What Do I Look Like to You?
What Do I Look Like to You? A married couple moves into to a new home. After a few days, as the husband returns home from work, his wife says to him, "Honey, one of the pipes in the bathroom is leaking, could you fix it?" "What do I look like, a plumber?" asks the husband, and goes to sleep. A few days later, the wife once again turns to her husband and says, "Honey, my car doesn't start. I think it may need a new battery. Could you change it for me?" "What do I look like, a mechanic?" asks the husband with a frown. A week goes by, and the wife once again turns to her husband and says, "Dear, the roof is leaking, could you do something about it?" "What do I look like, a roofer?" asks the husband. "Take care of these things yourself!" He then leaves home for a week on a business trip. "When I come back," he says to his wife, "I'd like all these things taken care of." He comes back a week later and is astonished to discover the roof is fixed, the car is running and the pipes are brand new. "Great! How much is that going to cost me?" he snarls at his wife. "Nothing at all." said the wife. "The neighbor popped in and turns out he's a handyman. He said he'd fix the whole thing if I'd just bake him a cake or sleep with him." "Wow," said the husband. "What kind of cake did you make him?" "What do I look like," exclaims the wife, "a baker?"

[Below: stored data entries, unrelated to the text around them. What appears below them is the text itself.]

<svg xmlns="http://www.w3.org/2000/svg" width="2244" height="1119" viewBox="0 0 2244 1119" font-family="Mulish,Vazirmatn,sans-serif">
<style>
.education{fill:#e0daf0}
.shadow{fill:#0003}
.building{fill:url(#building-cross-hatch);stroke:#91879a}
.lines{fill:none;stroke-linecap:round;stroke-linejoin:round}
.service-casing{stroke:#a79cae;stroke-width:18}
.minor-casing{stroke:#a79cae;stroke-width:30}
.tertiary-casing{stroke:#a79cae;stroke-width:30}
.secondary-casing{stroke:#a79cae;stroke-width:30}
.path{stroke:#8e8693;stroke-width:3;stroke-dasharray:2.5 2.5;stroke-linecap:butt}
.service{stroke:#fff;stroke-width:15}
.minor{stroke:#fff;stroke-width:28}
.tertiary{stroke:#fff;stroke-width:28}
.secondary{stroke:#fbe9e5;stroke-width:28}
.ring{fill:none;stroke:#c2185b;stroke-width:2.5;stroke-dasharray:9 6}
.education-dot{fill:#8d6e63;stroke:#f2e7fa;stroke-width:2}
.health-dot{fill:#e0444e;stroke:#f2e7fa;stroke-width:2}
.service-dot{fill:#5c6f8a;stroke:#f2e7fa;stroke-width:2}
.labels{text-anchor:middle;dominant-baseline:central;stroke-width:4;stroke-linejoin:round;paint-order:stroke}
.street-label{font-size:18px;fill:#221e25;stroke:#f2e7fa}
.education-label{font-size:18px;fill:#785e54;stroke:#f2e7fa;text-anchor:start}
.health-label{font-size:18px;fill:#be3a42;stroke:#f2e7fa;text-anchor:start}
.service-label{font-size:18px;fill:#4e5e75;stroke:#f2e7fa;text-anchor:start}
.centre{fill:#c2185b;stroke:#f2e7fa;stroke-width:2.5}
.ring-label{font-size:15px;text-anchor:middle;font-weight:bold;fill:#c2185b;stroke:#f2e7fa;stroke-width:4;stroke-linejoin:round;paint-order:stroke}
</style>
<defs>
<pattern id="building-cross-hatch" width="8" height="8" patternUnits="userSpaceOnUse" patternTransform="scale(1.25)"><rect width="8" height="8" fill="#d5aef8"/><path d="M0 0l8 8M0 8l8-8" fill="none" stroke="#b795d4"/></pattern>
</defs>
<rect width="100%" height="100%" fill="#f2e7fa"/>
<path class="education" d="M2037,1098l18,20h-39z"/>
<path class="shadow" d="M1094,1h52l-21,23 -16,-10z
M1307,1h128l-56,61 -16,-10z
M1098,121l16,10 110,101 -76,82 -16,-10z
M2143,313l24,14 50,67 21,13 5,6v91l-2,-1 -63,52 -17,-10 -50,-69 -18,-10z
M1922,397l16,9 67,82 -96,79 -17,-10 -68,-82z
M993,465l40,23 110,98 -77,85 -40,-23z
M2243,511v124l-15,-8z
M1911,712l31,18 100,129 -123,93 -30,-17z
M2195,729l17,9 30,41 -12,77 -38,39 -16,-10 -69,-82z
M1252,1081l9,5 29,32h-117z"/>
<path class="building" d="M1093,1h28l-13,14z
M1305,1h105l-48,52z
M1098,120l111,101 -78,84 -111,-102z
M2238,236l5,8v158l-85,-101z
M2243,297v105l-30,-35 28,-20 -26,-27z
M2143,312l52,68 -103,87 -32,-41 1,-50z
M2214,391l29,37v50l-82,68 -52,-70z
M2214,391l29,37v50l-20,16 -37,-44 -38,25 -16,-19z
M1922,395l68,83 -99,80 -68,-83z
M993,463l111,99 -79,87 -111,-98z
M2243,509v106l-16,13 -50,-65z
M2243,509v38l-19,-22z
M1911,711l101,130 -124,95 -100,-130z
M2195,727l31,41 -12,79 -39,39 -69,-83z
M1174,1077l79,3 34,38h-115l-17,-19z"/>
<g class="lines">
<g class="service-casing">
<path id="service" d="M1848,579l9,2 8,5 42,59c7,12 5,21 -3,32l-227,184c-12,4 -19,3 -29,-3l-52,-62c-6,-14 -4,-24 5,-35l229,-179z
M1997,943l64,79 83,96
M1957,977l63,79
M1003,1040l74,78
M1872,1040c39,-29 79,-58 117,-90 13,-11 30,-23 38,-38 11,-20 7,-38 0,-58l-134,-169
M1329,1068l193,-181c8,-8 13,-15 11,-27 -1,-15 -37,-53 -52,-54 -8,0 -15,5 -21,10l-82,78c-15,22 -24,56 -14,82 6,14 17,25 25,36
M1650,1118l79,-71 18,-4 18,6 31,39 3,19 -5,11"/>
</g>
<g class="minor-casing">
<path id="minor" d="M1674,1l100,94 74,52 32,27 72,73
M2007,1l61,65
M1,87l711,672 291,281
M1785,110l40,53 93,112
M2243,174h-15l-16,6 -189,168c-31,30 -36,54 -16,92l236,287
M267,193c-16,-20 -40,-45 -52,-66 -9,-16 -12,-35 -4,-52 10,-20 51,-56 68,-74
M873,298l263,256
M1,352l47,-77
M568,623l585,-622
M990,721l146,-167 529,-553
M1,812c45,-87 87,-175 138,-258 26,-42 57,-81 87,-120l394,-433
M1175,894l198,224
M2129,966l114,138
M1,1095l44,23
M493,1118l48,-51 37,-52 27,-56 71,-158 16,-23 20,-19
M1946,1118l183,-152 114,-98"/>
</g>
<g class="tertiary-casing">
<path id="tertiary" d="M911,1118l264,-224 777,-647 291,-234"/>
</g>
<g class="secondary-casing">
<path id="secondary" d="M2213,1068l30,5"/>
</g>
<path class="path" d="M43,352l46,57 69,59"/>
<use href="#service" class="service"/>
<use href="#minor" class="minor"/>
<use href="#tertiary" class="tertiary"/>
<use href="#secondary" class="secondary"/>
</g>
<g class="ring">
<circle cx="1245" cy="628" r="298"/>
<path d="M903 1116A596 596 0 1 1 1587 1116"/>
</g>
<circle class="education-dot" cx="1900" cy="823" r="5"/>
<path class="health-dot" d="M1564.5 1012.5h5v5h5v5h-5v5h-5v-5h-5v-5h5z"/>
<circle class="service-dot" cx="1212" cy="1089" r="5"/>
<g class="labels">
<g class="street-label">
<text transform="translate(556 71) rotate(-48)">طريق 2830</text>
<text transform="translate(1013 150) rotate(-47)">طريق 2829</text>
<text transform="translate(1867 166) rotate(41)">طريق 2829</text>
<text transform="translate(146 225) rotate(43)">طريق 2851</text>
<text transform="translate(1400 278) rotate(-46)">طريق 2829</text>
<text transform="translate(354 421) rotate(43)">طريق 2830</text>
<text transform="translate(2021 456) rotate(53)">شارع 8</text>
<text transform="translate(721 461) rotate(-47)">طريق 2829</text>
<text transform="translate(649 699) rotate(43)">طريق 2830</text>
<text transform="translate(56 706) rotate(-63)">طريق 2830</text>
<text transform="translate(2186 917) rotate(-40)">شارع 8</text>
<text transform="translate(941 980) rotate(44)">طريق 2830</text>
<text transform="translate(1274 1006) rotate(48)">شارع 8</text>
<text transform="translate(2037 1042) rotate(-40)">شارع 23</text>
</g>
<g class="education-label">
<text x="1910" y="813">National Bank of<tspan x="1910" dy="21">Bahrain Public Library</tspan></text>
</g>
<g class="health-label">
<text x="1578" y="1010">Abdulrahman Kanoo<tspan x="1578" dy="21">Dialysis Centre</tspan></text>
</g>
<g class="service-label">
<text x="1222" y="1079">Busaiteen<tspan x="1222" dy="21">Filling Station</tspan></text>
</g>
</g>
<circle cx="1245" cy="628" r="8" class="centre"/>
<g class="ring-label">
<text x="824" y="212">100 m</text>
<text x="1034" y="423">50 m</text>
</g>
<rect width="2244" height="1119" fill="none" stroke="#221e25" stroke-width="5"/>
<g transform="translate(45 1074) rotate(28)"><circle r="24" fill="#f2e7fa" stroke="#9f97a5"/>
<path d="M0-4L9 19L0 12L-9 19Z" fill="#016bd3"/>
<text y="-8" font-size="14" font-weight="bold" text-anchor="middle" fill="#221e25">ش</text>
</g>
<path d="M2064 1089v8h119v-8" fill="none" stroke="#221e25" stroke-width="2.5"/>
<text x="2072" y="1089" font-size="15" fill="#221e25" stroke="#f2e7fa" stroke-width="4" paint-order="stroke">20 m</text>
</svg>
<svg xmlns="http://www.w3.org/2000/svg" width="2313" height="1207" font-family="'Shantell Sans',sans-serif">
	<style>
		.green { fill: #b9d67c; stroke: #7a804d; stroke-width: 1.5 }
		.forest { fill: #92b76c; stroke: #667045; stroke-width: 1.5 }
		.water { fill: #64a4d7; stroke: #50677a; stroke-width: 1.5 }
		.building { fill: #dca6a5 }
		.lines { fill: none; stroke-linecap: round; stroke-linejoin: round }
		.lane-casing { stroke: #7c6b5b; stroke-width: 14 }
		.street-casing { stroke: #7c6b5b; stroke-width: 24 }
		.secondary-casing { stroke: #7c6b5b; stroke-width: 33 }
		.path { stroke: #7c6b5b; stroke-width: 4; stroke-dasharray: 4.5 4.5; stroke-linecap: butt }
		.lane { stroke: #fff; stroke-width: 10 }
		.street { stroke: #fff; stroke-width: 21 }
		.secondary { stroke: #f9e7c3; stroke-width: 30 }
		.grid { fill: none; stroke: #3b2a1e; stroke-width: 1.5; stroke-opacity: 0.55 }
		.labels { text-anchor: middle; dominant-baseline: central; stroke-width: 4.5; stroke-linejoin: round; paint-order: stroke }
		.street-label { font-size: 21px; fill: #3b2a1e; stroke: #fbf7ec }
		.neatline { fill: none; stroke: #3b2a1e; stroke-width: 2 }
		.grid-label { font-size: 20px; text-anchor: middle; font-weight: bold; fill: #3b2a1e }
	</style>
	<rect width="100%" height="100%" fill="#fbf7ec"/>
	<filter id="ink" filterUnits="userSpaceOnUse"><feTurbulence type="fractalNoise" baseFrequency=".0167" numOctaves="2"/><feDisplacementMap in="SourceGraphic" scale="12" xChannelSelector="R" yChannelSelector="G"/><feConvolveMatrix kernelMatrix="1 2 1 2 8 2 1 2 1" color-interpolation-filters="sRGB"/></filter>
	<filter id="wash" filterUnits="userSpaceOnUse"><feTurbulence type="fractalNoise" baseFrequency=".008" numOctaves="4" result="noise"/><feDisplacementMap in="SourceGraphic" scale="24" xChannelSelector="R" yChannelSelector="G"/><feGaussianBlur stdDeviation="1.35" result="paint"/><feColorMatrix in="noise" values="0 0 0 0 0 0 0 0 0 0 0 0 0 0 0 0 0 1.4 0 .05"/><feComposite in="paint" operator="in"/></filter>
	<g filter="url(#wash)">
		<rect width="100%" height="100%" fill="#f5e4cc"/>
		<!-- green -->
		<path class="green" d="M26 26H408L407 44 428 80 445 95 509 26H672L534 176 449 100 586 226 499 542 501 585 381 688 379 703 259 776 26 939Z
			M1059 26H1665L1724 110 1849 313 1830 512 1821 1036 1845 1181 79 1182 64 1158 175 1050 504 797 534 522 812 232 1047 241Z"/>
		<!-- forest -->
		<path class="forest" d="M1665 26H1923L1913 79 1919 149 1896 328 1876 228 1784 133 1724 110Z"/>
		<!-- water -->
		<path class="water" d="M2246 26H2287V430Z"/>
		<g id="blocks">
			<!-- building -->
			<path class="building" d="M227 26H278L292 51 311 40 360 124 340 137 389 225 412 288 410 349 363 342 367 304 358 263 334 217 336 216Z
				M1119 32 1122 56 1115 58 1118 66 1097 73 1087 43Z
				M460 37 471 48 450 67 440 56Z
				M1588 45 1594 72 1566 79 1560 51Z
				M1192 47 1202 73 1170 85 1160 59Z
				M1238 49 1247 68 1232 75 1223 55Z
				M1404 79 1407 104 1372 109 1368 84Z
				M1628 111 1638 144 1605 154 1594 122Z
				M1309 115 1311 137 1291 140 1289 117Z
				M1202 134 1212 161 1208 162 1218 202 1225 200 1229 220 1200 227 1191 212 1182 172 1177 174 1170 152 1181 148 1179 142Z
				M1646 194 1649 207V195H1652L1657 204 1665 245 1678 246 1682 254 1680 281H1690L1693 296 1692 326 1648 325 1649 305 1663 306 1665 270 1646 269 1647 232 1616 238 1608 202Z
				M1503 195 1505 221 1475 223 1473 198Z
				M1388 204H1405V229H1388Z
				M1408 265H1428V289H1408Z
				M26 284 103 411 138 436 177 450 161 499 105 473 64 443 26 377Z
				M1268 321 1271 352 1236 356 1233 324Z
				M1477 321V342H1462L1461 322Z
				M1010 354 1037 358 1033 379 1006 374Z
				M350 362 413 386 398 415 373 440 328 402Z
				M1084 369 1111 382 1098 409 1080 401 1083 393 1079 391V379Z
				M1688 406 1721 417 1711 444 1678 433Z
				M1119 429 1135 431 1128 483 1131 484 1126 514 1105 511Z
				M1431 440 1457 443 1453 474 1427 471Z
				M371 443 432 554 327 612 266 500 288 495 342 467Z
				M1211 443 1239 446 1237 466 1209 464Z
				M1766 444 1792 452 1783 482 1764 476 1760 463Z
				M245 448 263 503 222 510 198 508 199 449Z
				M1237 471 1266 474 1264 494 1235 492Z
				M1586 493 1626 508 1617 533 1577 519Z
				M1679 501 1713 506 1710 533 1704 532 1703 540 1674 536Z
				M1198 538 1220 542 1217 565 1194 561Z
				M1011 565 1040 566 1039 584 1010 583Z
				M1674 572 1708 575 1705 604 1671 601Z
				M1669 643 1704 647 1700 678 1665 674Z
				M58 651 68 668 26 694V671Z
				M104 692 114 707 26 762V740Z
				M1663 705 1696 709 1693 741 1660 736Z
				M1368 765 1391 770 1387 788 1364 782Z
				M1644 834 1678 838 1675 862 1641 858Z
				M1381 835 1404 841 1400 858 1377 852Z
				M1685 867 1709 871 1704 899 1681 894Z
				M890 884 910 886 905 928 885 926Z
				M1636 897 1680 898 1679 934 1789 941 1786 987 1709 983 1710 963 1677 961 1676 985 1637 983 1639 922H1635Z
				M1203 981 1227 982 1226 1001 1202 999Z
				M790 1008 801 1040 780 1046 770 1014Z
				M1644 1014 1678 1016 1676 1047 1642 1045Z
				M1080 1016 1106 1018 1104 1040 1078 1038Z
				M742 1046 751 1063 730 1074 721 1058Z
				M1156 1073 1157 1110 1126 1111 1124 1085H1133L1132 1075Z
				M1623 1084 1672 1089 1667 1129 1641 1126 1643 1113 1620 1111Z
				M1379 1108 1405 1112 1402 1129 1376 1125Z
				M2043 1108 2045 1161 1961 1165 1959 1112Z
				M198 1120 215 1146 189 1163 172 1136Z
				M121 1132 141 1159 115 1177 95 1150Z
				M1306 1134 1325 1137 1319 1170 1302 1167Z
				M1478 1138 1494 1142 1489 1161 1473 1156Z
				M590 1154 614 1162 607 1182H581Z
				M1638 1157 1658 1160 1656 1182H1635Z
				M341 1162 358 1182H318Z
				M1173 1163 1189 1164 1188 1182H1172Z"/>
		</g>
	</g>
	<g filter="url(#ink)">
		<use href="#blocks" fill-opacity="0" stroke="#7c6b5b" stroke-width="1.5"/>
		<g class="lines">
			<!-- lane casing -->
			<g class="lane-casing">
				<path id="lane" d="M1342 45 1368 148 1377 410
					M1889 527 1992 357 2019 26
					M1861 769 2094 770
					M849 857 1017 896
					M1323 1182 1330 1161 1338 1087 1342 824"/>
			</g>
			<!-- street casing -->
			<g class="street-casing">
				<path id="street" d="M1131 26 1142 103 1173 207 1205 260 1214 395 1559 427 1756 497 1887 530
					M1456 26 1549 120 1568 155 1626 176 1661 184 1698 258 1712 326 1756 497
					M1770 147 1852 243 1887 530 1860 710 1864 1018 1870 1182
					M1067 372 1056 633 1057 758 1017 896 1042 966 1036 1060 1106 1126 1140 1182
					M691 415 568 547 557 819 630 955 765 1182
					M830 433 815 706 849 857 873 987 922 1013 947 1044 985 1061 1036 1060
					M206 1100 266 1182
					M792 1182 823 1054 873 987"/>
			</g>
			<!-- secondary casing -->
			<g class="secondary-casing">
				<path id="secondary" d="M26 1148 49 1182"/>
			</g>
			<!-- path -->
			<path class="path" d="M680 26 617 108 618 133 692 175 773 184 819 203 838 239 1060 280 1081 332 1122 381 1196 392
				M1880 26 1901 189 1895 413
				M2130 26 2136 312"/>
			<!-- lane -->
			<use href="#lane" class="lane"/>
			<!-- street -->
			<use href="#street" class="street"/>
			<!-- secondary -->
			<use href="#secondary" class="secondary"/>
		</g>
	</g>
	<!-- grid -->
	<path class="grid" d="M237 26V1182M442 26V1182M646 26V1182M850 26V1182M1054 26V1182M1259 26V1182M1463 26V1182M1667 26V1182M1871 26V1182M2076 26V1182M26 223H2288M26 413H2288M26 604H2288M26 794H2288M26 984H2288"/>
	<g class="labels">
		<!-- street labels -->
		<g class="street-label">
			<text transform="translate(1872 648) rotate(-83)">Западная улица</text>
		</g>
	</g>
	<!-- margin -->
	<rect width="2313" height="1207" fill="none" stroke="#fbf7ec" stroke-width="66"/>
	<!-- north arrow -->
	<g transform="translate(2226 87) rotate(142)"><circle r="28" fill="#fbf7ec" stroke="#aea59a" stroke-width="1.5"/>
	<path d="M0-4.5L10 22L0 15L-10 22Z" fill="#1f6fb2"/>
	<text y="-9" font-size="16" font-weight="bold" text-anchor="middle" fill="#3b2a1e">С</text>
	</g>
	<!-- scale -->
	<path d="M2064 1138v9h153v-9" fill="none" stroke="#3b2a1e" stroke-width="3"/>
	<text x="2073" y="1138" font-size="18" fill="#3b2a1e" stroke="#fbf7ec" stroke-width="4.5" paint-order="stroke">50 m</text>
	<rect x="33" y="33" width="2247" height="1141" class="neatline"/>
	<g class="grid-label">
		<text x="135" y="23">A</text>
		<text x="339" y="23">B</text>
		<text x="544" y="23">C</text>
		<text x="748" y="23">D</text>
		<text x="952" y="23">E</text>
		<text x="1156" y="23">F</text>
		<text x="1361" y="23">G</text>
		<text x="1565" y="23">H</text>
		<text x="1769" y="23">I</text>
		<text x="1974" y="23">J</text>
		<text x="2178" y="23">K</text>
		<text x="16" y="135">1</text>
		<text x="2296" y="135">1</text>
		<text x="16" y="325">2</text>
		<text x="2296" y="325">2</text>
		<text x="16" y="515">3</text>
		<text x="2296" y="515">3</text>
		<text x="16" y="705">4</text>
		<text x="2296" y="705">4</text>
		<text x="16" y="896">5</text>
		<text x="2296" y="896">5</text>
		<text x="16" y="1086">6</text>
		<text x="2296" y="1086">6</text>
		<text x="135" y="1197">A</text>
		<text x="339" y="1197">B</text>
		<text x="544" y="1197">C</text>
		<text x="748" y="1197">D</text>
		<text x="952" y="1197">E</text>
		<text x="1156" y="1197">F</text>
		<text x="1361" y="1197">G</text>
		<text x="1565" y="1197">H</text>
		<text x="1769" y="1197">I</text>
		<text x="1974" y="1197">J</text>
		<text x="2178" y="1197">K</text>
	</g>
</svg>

There was an Old Person of Berlin,
Whose form was uncommonly thin;
Till he once, by mistake,
Was mixed up in a cake,
So they baked that Old Man of Berlin.
There was an Old Person of Rheims,
Who was troubled with horrible dreams;
So, to keep him awake
They fed him on cake,
Which amused that Old Person of Rheims.
"It's been an emotional day,," said the groom. "Even the cake is in tiers."
When the little boy was baking a cake why did it run away? Because it said crack 2 eggs then beat it!
What do they call Chris Christie in New Jersey? Cake Boss.
What do you call a baker with a cold? Coughee cake.
What kind of cake do you get at a cafeteria? A stomach-cake!
What happened when Jessica Simpson tried to make a birthday cake? The candles melted in the oven!
Why did the birthday cake go to the doctor? Because it was feeling crumby!
What do you call a cake that likes heavy metal? Megadeth by Chocolate.
Why did the man put the cake in the freezer? Because his wife told him to ice it!
If Megan Fox is a cake, then what is Amanda Bynes? A fruitcake.
Why was Tony Soprano fat? Cause he thought getting a slice of the pie was a piece of cake.
What did the ice-cream say to the unhappy birthday cake? "What's eating you?"
How do you get a Minecraft themed party started? Let them eat cake.